Familienfreundliche Maßnahmen sind in den letzten 15 Jahren in vielen Unternehmen ein Bestandteil der Personalentwicklung geworden

Familienfreundliche Maßnahmen sind in den letzten 15 Jahren in vielen Unternehmen ein Bestandteil der Personalentwicklung geworden. Denn auf Grund der demografischen Entwicklung werden gut qualifizierte Fachkräfte gesucht und sie sollen im Unternehmen verbleiben, so die positive Einstimmung in das Thema von der Expertin,  Dr. Andrea Hammermann vom Institut der Deutschen Wirtschaft Köln. In ihrem Vortrag zur Vereinbarkeit von Beruf und Familie – Wettbewerbsvorteile im digitalen und demografischen Wandel“ zeigte Dr. Andrea Hammermann aber auch auf, dass die Unternehmen dieses Thema weiter auf der Agenda haben  sollten, da es allen Beschäftigten wichtig ist und gerade junge Menschen die Vereinbarkeit von Beruf und Familie partnerschaftlich aufteilen wollen.

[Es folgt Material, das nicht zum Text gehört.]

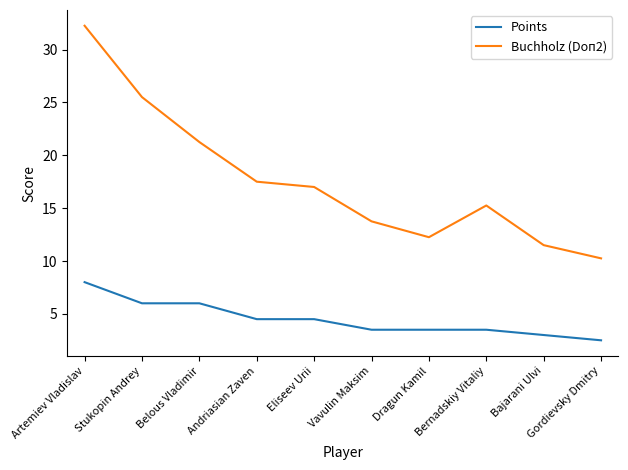

What is the sum of all Points values?

45.0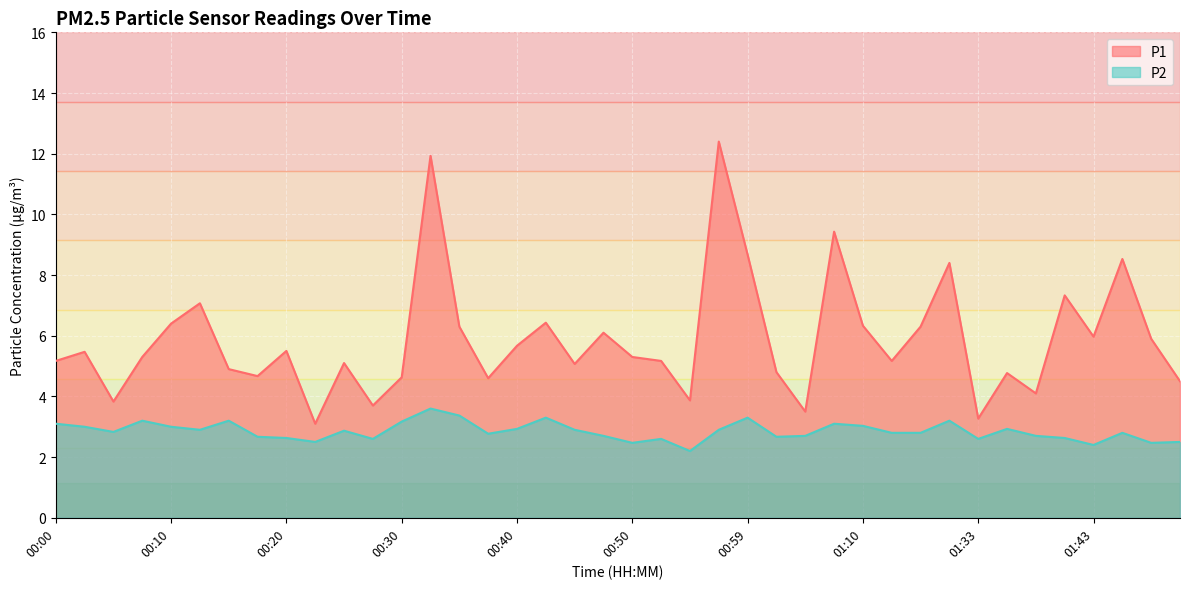

What is the label of the 17th point from the right?

00:57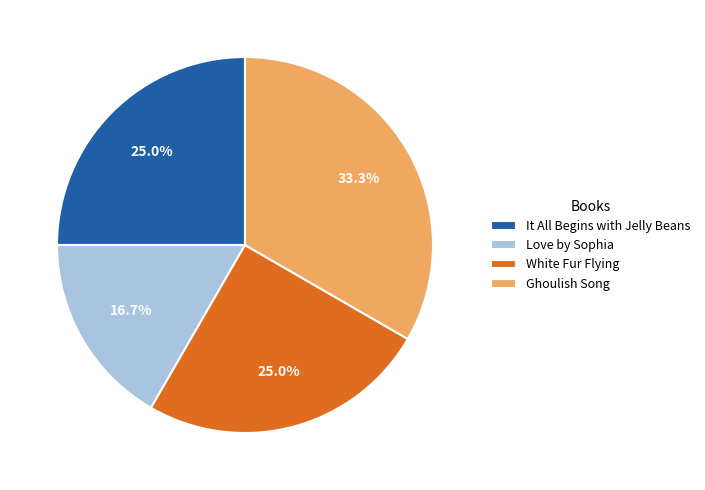

To the nearest percent, what is the difference between the largest and smallest slice percentages?

17%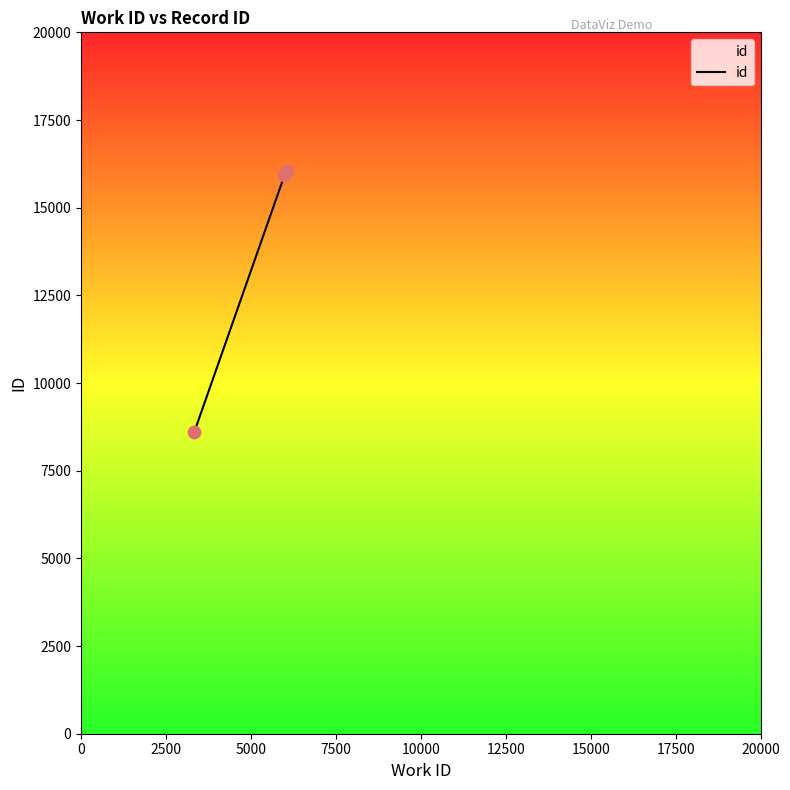

True or false: the data has more than 2 interior local peaks.

False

Bei der anschließenden Podiumsdiskussion waren neben dem Geschäftsführer des Unternehmensverbandes Westfalen-Mitte, einer Vertreterin der Hella GmbH & Co KGaA und dem Familienbüro der Stadt Hamm zwei Studentinnen der beiden Hammer Hochschulen und ein Auszubildender der St. Barbara-Klinik-Hamm vertreten. Die jungen Vertreter/innen auf dem Podium betonten, dass  Flexibilität  für die Vereinbarkeit eine entscheidende Voraussetzung ist. Dies gilt sowohl für flexible  Möglichkeiten der Kinderbetreuung als auch für  mehr Spielräume bei der Gestaltung von Arbeitszeit und Arbeitsort.

Dies entspricht dem Trend, der im Vortrag vorgestellt wurde.  Durch Digitalisierungsprozesse werden von etwa 1/3 der Unternehmen Veränderungen erwartet, die sich auf die Vereinbarkeit von Beruf und Familie auswirken werden und Flexibilität wird  dabei zukünftig  eine größere Rolle spielen.

40 Teilnehmende aus Unternehmen und Institutionen waren zu der Veranstaltung gekommen, die  von der Wirtschaftsförderung Hamm in Kooperation mit dem Familienbüro der Stadt Hamm und dem Unternehmensverband Westfalen-Mitte durchgeführt wurde.